■ What is being asked
Return each of the following records line for line, with no changes.

■ Data provided
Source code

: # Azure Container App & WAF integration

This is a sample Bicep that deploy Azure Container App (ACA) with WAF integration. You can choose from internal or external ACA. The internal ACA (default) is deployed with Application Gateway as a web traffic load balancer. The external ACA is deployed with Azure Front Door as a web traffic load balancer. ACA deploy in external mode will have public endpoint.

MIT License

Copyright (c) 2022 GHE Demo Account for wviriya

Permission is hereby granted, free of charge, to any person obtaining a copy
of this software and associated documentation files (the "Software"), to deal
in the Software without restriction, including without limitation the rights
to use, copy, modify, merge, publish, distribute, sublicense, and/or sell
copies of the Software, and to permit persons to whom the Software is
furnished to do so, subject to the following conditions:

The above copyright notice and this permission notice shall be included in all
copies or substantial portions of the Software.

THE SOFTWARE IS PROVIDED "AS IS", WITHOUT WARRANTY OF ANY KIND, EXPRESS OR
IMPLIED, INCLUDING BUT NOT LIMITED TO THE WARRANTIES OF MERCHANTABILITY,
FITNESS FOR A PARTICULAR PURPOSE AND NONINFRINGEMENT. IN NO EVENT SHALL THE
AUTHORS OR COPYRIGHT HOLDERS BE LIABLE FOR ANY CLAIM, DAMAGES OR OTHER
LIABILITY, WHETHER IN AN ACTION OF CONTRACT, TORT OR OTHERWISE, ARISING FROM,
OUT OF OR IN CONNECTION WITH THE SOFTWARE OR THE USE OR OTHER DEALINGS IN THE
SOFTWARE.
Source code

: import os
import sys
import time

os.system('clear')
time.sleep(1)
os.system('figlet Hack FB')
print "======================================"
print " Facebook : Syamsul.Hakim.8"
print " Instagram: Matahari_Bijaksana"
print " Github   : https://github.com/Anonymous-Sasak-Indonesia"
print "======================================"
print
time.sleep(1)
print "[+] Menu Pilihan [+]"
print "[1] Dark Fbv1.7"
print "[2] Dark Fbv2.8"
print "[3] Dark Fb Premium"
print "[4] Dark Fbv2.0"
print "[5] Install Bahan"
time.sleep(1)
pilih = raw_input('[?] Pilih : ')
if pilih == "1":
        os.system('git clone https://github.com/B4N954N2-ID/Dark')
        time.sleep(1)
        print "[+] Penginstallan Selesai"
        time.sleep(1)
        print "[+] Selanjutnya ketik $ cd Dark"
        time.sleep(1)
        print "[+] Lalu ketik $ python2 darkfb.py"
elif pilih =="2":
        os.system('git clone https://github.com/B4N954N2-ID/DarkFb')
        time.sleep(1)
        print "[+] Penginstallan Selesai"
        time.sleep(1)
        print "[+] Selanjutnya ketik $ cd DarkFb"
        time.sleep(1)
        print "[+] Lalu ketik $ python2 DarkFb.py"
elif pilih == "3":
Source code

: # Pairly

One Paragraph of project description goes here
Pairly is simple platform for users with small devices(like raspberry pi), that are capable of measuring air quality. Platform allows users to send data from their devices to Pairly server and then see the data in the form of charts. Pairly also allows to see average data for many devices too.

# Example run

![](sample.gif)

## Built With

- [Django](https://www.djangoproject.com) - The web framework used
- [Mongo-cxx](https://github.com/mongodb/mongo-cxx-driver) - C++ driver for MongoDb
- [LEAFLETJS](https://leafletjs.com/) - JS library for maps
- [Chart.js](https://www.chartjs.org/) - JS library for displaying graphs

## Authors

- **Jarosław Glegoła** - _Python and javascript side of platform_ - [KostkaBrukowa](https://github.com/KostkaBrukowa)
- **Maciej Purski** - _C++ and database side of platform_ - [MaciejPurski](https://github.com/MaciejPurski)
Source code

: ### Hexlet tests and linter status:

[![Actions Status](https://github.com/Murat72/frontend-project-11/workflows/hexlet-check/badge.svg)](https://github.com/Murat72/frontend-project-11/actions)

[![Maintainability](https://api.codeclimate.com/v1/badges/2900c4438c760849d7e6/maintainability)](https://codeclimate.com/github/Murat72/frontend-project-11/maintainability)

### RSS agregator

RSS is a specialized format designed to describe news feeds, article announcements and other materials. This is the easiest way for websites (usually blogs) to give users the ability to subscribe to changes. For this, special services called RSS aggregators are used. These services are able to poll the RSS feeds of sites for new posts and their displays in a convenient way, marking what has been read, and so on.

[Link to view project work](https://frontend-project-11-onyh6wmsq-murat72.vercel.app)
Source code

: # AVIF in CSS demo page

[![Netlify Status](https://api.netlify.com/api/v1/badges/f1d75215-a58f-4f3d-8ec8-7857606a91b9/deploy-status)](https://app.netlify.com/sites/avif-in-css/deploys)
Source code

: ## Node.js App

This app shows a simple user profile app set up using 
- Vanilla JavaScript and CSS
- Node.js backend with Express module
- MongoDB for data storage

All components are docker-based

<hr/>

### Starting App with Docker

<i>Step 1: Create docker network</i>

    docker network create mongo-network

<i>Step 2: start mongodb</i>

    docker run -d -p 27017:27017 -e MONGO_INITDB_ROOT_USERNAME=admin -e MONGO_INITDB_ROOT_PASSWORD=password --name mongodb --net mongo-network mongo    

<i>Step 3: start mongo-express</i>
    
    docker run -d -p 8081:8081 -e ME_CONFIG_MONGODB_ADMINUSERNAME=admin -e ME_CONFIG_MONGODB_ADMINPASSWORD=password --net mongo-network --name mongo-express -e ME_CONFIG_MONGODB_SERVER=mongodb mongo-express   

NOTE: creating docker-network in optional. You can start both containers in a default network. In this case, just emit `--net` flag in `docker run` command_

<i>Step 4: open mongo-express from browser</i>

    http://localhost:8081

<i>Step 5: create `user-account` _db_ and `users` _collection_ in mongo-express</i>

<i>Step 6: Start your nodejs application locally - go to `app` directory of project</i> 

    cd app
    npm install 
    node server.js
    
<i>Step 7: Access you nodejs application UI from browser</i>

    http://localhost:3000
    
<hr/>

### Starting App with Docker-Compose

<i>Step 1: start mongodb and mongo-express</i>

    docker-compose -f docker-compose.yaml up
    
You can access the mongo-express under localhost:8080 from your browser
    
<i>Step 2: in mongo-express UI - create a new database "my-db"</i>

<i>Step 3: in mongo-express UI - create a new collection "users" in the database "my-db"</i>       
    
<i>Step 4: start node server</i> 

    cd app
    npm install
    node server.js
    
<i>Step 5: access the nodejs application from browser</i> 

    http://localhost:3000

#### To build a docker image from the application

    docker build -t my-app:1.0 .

■ Solution
Source code

: # Azure Container App & WAF integration

This is a sample Bicep that deploy Azure Container App (ACA) with WAF integration. You can choose from internal or external ACA. The internal ACA (default) is deployed with Application Gateway as a web traffic load balancer. The external ACA is deployed with Azure Front Door as a web traffic load balancer. ACA deploy in external mode will have public endpoint.

MIT License

Copyright (c) 2022 GHE Demo Account for wviriya

Permission is hereby granted, free of charge, to any person obtaining a copy
of this software and associated documentation files (the "Software"), to deal
in the Software without restriction, including without limitation the rights
to use, copy, modify, merge, publish, distribute, sublicense, and/or sell
copies of the Software, and to permit persons to whom the Software is
furnished to do so, subject to the following conditions:

The above copyright notice and this permission notice shall be included in all
copies or substantial portions of the Software.

THE SOFTWARE IS PROVIDED "AS IS", WITHOUT WARRANTY OF ANY KIND, EXPRESS OR
IMPLIED, INCLUDING BUT NOT LIMITED TO THE WARRANTIES OF MERCHANTABILITY,
FITNESS FOR A PARTICULAR PURPOSE AND NONINFRINGEMENT. IN NO EVENT SHALL THE
AUTHORS OR COPYRIGHT HOLDERS BE LIABLE FOR ANY CLAIM, DAMAGES OR OTHER
LIABILITY, WHETHER IN AN ACTION OF CONTRACT, TORT OR OTHERWISE, ARISING FROM,
OUT OF OR IN CONNECTION WITH THE SOFTWARE OR THE USE OR OTHER DEALINGS IN THE
SOFTWARE.
Source code

: import os
import sys
import time

os.system('clear')
time.sleep(1)
os.system('figlet Hack FB')
print "======================================"
print " Facebook : Syamsul.Hakim.8"
print " Instagram: Matahari_Bijaksana"
print " Github   : https://github.com/Anonymous-Sasak-Indonesia"
print "======================================"
print
time.sleep(1)
print "[+] Menu Pilihan [+]"
print "[1] Dark Fbv1.7"
print "[2] Dark Fbv2.8"
print "[3] Dark Fb Premium"
print "[4] Dark Fbv2.0"
print "[5] Install Bahan"
time.sleep(1)
pilih = raw_input('[?] Pilih : ')
if pilih == "1":
        os.system('git clone https://github.com/B4N954N2-ID/Dark')
        time.sleep(1)
        print "[+] Penginstallan Selesai"
        time.sleep(1)
        print "[+] Selanjutnya ketik $ cd Dark"
        time.sleep(1)
        print "[+] Lalu ketik $ python2 darkfb.py"
elif pilih =="2":
        os.system('git clone https://github.com/B4N954N2-ID/DarkFb')
        time.sleep(1)
        print "[+] Penginstallan Selesai"
        time.sleep(1)
        print "[+] Selanjutnya ketik $ cd DarkFb"
        time.sleep(1)
        print "[+] Lalu ketik $ python2 DarkFb.py"
elif pilih == "3":
Source code

: # Pairly

One Paragraph of project description goes here
Pairly is simple platform for users with small devices(like raspberry pi), that are capable of measuring air quality. Platform allows users to send data from their devices to Pairly server and then see the data in the form of charts. Pairly also allows to see average data for many devices too.

# Example run

![](sample.gif)

## Built With

- [Django](https://www.djangoproject.com) - The web framework used
- [Mongo-cxx](https://github.com/mongodb/mongo-cxx-driver) - C++ driver for MongoDb
- [LEAFLETJS](https://leafletjs.com/) - JS library for maps
- [Chart.js](https://www.chartjs.org/) - JS library for displaying graphs

## Authors

- **Jarosław Glegoła** - _Python and javascript side of platform_ - [KostkaBrukowa](https://github.com/KostkaBrukowa)
- **Maciej Purski** - _C++ and database side of platform_ - [MaciejPurski](https://github.com/MaciejPurski)
Source code

: ### Hexlet tests and linter status:

[![Actions Status](https://github.com/Murat72/frontend-project-11/workflows/hexlet-check/badge.svg)](https://github.com/Murat72/frontend-project-11/actions)

[![Maintainability](https://api.codeclimate.com/v1/badges/2900c4438c760849d7e6/maintainability)](https://codeclimate.com/github/Murat72/frontend-project-11/maintainability)

### RSS agregator

RSS is a specialized format designed to describe news feeds, article announcements and other materials. This is the easiest way for websites (usually blogs) to give users the ability to subscribe to changes. For this, special services called RSS aggregators are used. These services are able to poll the RSS feeds of sites for new posts and their displays in a convenient way, marking what has been read, and so on.

[Link to view project work](https://frontend-project-11-onyh6wmsq-murat72.vercel.app)
Source code

: # AVIF in CSS demo page

[![Netlify Status](https://api.netlify.com/api/v1/badges/f1d75215-a58f-4f3d-8ec8-7857606a91b9/deploy-status)](https://app.netlify.com/sites/avif-in-css/deploys)
Source code

: ## Node.js App

This app shows a simple user profile app set up using 
- Vanilla JavaScript and CSS
- Node.js backend with Express module
- MongoDB for data storage

All components are docker-based

<hr/>

### Starting App with Docker

<i>Step 1: Create docker network</i>

    docker network create mongo-network

<i>Step 2: start mongodb</i>

    docker run -d -p 27017:27017 -e MONGO_INITDB_ROOT_USERNAME=admin -e MONGO_INITDB_ROOT_PASSWORD=password --name mongodb --net mongo-network mongo    

<i>Step 3: start mongo-express</i>
    
    docker run -d -p 8081:8081 -e ME_CONFIG_MONGODB_ADMINUSERNAME=admin -e ME_CONFIG_MONGODB_ADMINPASSWORD=password --net mongo-network --name mongo-express -e ME_CONFIG_MONGODB_SERVER=mongodb mongo-express   

NOTE: creating docker-network in optional. You can start both containers in a default network. In this case, just emit `--net` flag in `docker run` command_

<i>Step 4: open mongo-express from browser</i>

    http://localhost:8081

<i>Step 5: create `user-account` _db_ and `users` _collection_ in mongo-express</i>

<i>Step 6: Start your nodejs application locally - go to `app` directory of project</i> 

    cd app
    npm install 
    node server.js
    
<i>Step 7: Access you nodejs application UI from browser</i>

    http://localhost:3000
    
<hr/>

### Starting App with Docker-Compose

<i>Step 1: start mongodb and mongo-express</i>

    docker-compose -f docker-compose.yaml up
    
You can access the mongo-express under localhost:8080 from your browser
    
<i>Step 2: in mongo-express UI - create a new database "my-db"</i>

<i>Step 3: in mongo-express UI - create a new collection "users" in the database "my-db"</i>       
    
<i>Step 4: start node server</i> 

    cd app
    npm install
    node server.js
    
<i>Step 5: access the nodejs application from browser</i> 

    http://localhost:3000

#### To build a docker image from the application

    docker build -t my-app:1.0 .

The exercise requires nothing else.